So it is all about how you’d like it to be and what would make you happy.
When I initially spoke about how inspiring she is, I decided I will elaborate it through an answer she gave me when I asked her about her message for all the trans women like me. Below is her very empowering message –
“So I am going to generally address trans people – trans women, trans men, gender binaries, or even otherwise. First, I would like to talk in context of family, the family of gender dysphoric people. You know that our constant grouse in life, and rightly so, is that people don’t understand us, our families don’t support us. And that is valid and sad, but I would like to make a proposition; I would like for us to put ourselves in their shoes.”
“Now it is extremely hard for a non gender dysphoric person to understand this phenomenon, where somebody who is born with a certain sex does not identify with that sex, 99.7% of people are not like us. So it is extremely hard for our families to understand this. What I want to suggest is that we give them ’empathy’. We are seeking the same from them, but we are not giving it to them. If we tell them that we understand them, that if we were at their position, we would have found it extremely difficult to understand someone like us, and that we will support them and calmly answer all their questions. That we would also like to have their support, because this is who we are and this is who we are choosing to be. It’s important for our family to see us as a sensible, mature person, who knows what they are doing. If we become confrontational, if they see us as rebels, then they can get very dismissive saying “Iska toh dimaag hi kharaab hai, that’s why he or she is this way, they don’t have any sense, they have lost their mind.” They will relate our gender dysphoria with mental illness, and that is something we would not want. If we act as if we are all one team, like we do our best to not disrupt anything around us, then the chances of them putting in a little more effort are higher too. Of course, I am not promising that it will be all hunky dory. But, I do strongly believe that when we are asking empathy from someone else, then we ought to give them empathy as well, that’s the least we can do for them. So that’s first.”
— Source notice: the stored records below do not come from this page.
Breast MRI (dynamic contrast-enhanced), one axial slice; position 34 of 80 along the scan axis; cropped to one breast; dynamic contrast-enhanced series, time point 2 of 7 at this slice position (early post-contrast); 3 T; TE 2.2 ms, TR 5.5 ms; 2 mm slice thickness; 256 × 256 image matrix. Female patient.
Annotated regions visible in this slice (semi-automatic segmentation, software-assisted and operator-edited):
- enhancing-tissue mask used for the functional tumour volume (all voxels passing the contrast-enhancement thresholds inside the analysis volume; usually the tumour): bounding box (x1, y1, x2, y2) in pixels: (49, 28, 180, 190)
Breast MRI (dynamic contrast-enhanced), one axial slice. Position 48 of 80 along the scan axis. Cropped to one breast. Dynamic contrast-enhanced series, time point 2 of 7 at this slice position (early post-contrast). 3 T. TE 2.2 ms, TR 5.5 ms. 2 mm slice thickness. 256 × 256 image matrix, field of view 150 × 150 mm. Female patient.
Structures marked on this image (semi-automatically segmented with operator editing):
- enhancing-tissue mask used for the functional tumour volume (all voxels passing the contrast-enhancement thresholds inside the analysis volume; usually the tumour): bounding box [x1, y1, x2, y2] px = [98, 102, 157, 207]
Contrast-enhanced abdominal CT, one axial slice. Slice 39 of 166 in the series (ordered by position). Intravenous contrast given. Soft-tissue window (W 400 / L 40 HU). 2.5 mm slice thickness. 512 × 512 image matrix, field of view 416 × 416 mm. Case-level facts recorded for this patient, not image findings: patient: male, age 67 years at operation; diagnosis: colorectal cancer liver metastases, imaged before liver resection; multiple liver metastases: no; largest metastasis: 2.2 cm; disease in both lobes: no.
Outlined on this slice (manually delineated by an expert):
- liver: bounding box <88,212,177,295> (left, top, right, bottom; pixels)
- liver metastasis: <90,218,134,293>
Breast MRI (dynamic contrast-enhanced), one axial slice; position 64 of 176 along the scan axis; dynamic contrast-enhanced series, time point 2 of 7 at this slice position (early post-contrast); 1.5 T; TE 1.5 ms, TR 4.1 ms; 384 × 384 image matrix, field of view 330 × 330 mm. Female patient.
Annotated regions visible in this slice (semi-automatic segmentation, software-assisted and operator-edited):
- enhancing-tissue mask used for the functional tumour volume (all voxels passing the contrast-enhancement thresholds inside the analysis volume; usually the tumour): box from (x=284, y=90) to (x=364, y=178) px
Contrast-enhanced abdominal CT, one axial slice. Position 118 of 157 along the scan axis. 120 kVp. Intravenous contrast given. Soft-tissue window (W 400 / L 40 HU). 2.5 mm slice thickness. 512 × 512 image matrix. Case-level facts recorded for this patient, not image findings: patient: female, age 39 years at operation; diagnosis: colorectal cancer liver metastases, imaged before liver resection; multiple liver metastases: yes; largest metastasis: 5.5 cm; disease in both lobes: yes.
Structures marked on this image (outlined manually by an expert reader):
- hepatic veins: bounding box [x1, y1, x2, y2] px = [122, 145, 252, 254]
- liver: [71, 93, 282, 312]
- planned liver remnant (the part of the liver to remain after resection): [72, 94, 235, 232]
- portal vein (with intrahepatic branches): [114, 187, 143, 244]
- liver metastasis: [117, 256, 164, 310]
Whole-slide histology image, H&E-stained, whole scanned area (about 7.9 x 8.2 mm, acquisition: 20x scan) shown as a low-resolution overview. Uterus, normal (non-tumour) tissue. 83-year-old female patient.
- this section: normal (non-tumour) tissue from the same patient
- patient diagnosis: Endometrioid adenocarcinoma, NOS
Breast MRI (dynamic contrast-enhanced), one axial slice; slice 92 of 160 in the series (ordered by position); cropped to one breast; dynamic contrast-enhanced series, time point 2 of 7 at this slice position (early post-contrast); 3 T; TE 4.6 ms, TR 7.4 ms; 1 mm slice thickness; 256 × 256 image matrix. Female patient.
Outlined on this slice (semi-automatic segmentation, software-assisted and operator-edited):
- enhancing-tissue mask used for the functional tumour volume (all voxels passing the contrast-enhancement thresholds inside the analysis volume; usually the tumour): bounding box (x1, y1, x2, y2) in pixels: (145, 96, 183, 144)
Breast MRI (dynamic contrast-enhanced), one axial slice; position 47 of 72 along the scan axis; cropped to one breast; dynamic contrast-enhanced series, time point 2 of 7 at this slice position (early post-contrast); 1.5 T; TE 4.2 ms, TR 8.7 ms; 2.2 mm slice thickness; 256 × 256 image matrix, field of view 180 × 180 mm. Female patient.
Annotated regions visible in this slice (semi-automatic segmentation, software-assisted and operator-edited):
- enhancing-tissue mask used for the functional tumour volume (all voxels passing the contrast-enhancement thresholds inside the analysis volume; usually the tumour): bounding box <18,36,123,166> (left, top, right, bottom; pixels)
“Second thing is about us. From my own personal experience and from watching trans women and trans men around me, what I have concluded is, our sense of self worth is very low. We are very low in self-esteem because we have grown up telling ourselves that there is something wrong with us, that people always laugh at us because something must be wrong with us, that we are probably not good enough. This is our constant dialogue with ourselves subconsciously. So my message is to get aware of that dialogue and to stop it, to cut it out. It will take conscious effort, but every morning for 5 minutes, close your eyes and repeatedly tell yourself that you are worthy of happiness, that you are good kind person who is smart, intelligent and it does not matter what other people think of you. Just tell yourself you are beautiful in any form and that you are worthy of other people’s respect, even if they don’t give it to you, tell yourself you are worthy of it. Do that every morning and every night before going to sleep. I think it’s very important to lift our own self-esteem. It’s very important for our own stability and for a sense of hope and happiness.”
Gazal’s confidence in what she says and has observed reflects with every word she speaks. She is very self aware and has tons of empathy for everyone. Her poise, gait, her mannerisms – in my opinion – she is a human package worth emulating by everyone.
Women like her are the only hope women like me live by.